**Work task**
Rewrite the text read from every item below as a JSON list of strings, one string per line, leaving out blank lines. Leave the pictures out of the list.

>>>

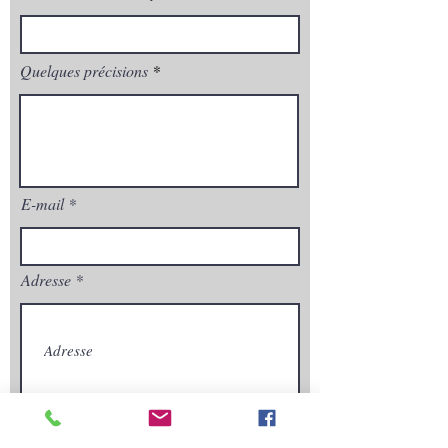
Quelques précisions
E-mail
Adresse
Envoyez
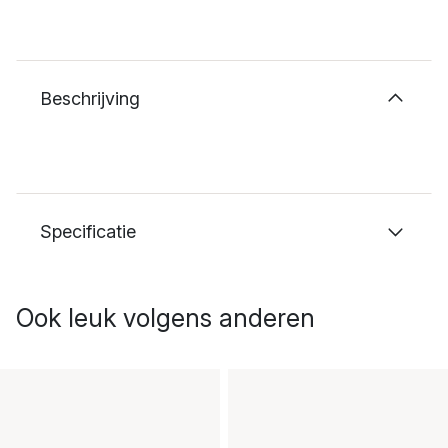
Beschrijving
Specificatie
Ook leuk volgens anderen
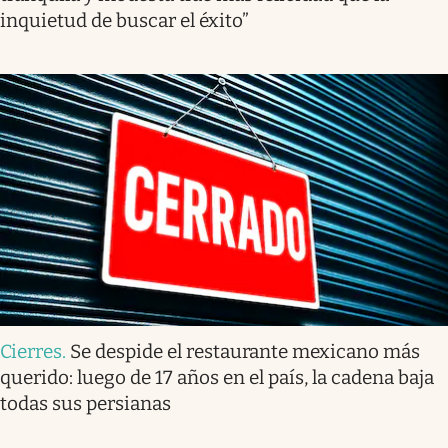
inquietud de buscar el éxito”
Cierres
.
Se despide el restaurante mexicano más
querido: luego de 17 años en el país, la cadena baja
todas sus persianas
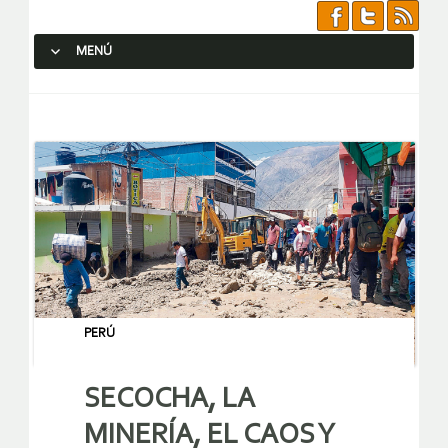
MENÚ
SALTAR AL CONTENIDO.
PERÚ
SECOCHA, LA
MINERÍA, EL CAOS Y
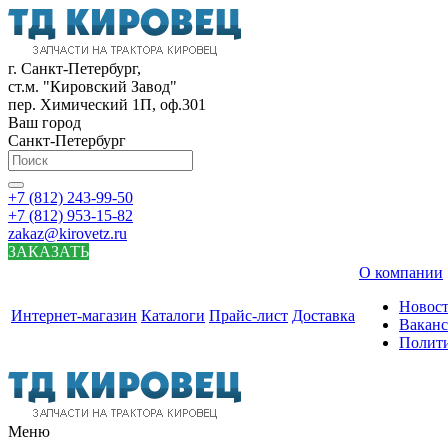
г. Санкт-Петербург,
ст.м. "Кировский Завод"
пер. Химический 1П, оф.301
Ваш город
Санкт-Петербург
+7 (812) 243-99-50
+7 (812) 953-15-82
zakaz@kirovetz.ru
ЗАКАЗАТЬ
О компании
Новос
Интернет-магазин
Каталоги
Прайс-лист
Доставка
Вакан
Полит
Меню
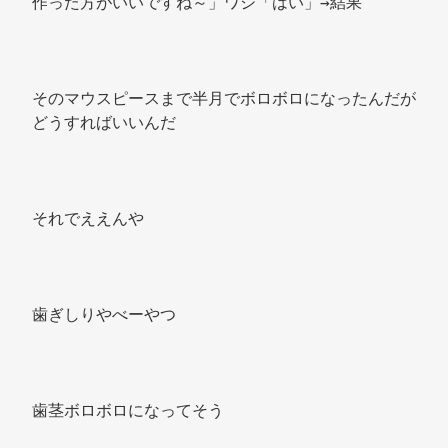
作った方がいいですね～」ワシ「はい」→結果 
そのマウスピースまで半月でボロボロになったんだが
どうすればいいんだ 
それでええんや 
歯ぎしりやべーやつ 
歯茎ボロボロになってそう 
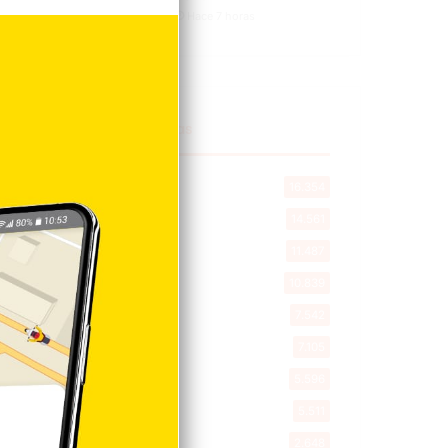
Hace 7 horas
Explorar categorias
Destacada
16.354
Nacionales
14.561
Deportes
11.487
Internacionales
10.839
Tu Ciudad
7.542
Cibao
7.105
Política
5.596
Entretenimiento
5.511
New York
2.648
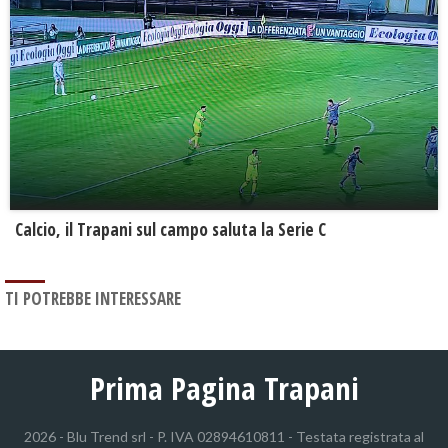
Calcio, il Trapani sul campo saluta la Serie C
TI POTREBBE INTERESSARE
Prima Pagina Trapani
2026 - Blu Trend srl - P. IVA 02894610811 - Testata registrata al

<<<

**Worked solution**
[
  "Quelques précisions",
  "E-mail",
  "Adresse",
  "Envoyez",
  "Beschrijving",
  "Specificatie",
  "Ook leuk volgens anderen",
  "inquietud de buscar el éxito”",
  "Cierres",
  ".",
  "Se despide el restaurante mexicano más",
  "querido: luego de 17 años en el país, la cadena baja",
  "todas sus persianas",
  "MENÚ",
  "SALTAR AL CONTENIDO.",
  "PERÚ",
  "SECOCHA, LA",
  "MINERÍA, EL CAOS Y",
  "г. Санкт-Петербург,",
  "ст.м. \"Кировский Завод\"",
  "пер. Химический 1П, оф.301",
  "Ваш город",
  "Санкт-Петербург",
  "+7 (812) 243-99-50",
  "+7 (812) 953-15-82",
  "zakaz@kirovetz.ru",
  "ЗАКАЗАТЬ",
  "О компании",
  "Новос",
  "Интернет-магазин",
  "Каталоги",
  "Прайс-лист",
  "Доставка",
  "Вакан",
  "Полит",
  "Меню",
  "作った方がいいですね～」ワシ「はい」→結果 ",
  "そのマウスピースまで半月でボロボロになったんだが",
  "どうすればいいんだ ",
  "それでええんや ",
  "歯ぎしりやべーやつ ",
  "歯茎ボロボロになってそう ",
  "Hace 7 horas",
  "Explorar categorias",
  "Destacada",
  "16.354",
  "Nacionales",
  "14.561",
  "Deportes",
  "11.487",
  "Internacionales",
  "10.839",
  "Tu Ciudad",
  "7.542",
  "Cibao",
  "7.105",
  "Política",
  "5.596",
  "Entretenimiento",
  "5.511",
  "New York",
  "2.648",
  "Calcio, il Trapani sul campo saluta la Serie C",
  "TI POTREBBE INTERESSARE",
  "Prima Pagina Trapani",
  "2026 - Blu Trend srl - P. IVA 02894610811 - Testata registrata al"
]